We never really do know a persons road. Thanks for sharing this. More so, thank you for having the compassion

Lucy
Lucy

Wow! What a compelling angle on the situation of adult homes. It's hard to consider what's best for the patient while also considering the humanity of the issue. Very illuminating piece.

JK
JK

Holy crap, are these people insane?!??!

Missboo42
Missboo42

True love is so hard to come by these days, it is refreshing to read a story about two people who love each other. I hate the term 'mental illness.' We are all mentally ill to one degree or another. Please don't reply, "Speak for yourself!" The people who think there is nothing wrong with them are the people who have the most problems in life. I do not know one person here in NYC who isn't fighting some sort of emotional trauma on a daily basis. 99% of them would be so much happier with someone in their life. Half their problem is not having someone to share things with. We can go to the Moon (?), build skyscrapers through the clouds, and create the Internet, but we haven't a clue how to make people better without tons of meds. There has to be a cure. If you calculated on a yearly basis how much money was spent on disability and mental health in this country and eliminated 80% of it, we wouldn't have the financial woes we currently suffer from. 'Mental illness' is a crutch for a lot of people. I've seen it my entire adult life. Come back to this couple 5 years from now and give us an update.

JK
JK

It appears you are getting your wish to severely cut federal spending on the mentally ill (http://www.nami.org/Template.c... however, it's not clear to me that cutting some single-digit number of billions is going to cure the financial woes we currently suffer from.

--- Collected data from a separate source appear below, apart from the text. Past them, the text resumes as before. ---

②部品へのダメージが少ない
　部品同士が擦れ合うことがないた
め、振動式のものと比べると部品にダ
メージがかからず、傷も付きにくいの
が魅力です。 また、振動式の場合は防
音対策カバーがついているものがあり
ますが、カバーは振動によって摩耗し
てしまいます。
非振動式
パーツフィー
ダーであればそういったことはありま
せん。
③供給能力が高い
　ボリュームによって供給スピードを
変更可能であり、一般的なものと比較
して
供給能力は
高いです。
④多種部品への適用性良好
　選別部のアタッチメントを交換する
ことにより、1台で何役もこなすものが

Furthermore, speak for yourself.

HaroldAMaio
HaroldAMaio

Since 2003, they have been in the middle of a huge legal battle between New York State, which supervises privately owned adult homes like Surf Manor, and advocates who say the adult-home system unfairly isolates "the mentally ill" from society

As entertaining as is your "the" mentally ill, it is inaccurate, imprecise. Please say what you mean, those words do not do it.

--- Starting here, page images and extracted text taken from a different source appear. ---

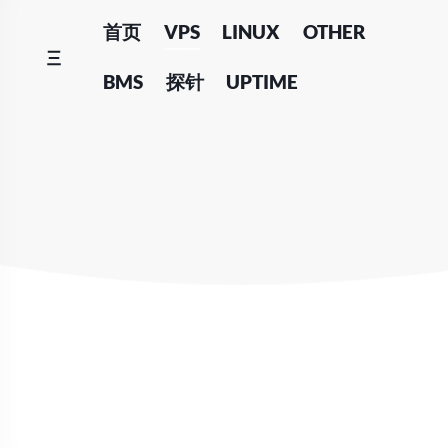
Skip
首页
VPS
LINUX
OTHER
to
content
BMS
探针
UPTIME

Harold A. Maiokhmaio@earthlink.net

JK
JK

I didn't find that entertaining at all, you insensitive clod!

HaroldAMaio
HaroldAMaio

"The" mentally ill is not entertaining, no resepectable journalist ought entertain it. As I wrote: "it is inaccurate, imprecise. Please say what you mean, those words do not do it."

Harold

HaroldAMaio
HaroldAMaio

Writers and editors are entertained by the form, or they wouuld not employ it, I am not.

JK
JK

You called it entertaining. I feel like you've stepped over a line here.